There’s been a chip shortage. What caused that, and how’s it going now?
“The primary reason was the pandemic,” Yoffie says, “which produced a shift between people consuming fewer services and more goods—so we saw a boom in demand for physical products, and many of those physical products required semiconductors, whether we’re talking about computers or whether we’re talking about cars.” In that sense, the chip shortage was a question of a big spike in demand and a supply that couldn’t meet it.
[Related: Understanding the global chip shortage, a big crisis involving tiny components]

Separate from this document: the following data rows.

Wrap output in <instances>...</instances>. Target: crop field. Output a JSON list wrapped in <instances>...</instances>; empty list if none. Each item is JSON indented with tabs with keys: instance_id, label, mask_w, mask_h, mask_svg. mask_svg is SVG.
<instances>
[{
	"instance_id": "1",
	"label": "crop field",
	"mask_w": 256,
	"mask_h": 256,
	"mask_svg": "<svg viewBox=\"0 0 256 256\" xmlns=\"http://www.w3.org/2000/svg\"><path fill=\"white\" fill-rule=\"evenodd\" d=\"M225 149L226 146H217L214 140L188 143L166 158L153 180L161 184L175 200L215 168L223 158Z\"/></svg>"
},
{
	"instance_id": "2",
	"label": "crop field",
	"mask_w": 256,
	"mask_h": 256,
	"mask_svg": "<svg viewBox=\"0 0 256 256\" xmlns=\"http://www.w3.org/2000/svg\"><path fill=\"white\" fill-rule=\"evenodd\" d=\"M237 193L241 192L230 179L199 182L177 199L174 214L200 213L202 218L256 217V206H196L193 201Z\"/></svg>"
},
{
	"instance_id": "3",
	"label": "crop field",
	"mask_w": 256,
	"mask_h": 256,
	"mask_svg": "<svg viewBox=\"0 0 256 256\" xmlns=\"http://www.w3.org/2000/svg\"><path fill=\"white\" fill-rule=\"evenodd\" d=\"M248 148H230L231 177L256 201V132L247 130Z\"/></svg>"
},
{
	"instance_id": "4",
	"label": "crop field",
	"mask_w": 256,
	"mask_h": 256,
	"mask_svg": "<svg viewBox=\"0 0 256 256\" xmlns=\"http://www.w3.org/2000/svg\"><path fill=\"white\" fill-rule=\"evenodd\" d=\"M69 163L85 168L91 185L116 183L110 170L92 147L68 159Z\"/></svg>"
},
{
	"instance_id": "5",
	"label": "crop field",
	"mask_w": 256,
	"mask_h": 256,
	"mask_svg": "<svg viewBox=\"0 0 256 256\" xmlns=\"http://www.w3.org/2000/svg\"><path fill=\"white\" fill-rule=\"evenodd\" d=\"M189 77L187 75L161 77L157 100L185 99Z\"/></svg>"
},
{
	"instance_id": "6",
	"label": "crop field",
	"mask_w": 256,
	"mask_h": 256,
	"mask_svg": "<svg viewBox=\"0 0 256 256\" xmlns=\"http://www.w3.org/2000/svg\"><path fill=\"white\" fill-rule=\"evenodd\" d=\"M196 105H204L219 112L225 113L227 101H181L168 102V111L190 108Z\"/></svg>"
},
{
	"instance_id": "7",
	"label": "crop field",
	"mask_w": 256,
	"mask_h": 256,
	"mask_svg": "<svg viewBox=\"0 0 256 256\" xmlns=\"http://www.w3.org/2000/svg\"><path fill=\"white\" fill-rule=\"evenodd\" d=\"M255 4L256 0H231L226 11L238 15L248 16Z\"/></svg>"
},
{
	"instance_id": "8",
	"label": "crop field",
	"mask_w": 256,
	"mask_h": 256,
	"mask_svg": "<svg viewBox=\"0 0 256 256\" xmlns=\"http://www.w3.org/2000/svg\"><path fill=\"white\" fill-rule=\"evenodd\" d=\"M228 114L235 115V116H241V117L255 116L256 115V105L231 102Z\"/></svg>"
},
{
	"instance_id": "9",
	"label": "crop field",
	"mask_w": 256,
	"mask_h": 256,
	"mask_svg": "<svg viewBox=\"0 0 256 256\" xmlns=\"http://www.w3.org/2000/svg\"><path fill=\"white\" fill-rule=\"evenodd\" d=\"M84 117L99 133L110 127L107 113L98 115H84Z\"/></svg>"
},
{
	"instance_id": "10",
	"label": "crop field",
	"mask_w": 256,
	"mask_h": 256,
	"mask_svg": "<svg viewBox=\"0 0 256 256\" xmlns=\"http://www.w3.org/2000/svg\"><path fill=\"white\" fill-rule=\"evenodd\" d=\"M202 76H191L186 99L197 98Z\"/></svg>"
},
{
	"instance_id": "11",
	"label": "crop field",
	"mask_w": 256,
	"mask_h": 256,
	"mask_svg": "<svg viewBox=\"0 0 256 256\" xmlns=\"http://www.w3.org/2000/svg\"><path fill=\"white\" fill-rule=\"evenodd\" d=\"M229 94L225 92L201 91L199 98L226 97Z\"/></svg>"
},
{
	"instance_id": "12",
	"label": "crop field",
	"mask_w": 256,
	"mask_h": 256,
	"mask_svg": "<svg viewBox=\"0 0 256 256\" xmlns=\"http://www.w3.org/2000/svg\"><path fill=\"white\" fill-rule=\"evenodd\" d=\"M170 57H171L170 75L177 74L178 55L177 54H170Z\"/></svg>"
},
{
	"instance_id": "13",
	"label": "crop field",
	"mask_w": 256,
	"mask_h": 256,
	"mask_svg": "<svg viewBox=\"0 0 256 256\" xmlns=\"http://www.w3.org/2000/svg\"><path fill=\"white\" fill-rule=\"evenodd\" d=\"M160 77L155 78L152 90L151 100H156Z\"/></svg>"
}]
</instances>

Lewis says other factors have affected the industry, too, like a fire at a chip plant in Japan that occurred in March of last year. Plus, bad weather in Texas hurt Samsung. Another factor has to do with vehicles and the chips needed for those. “Some chip consumers, mainly car industries, miscalculated how the pandemic would work,” Lewis says. “People miscalculated the pace of recovery.”
“I think the crisis itself is going away naturally,” Lewis reflects. He argues that the funding from the legislation will not necessarily bring an end to the chip crunch, because “that was ending anyway.”
“This will do two things—it will build in some more resiliency into the supply chain,” Lewis says. “The second thing it does is, it helps shift some of the production back to the US, which turns out, I think, to be a crucial change.”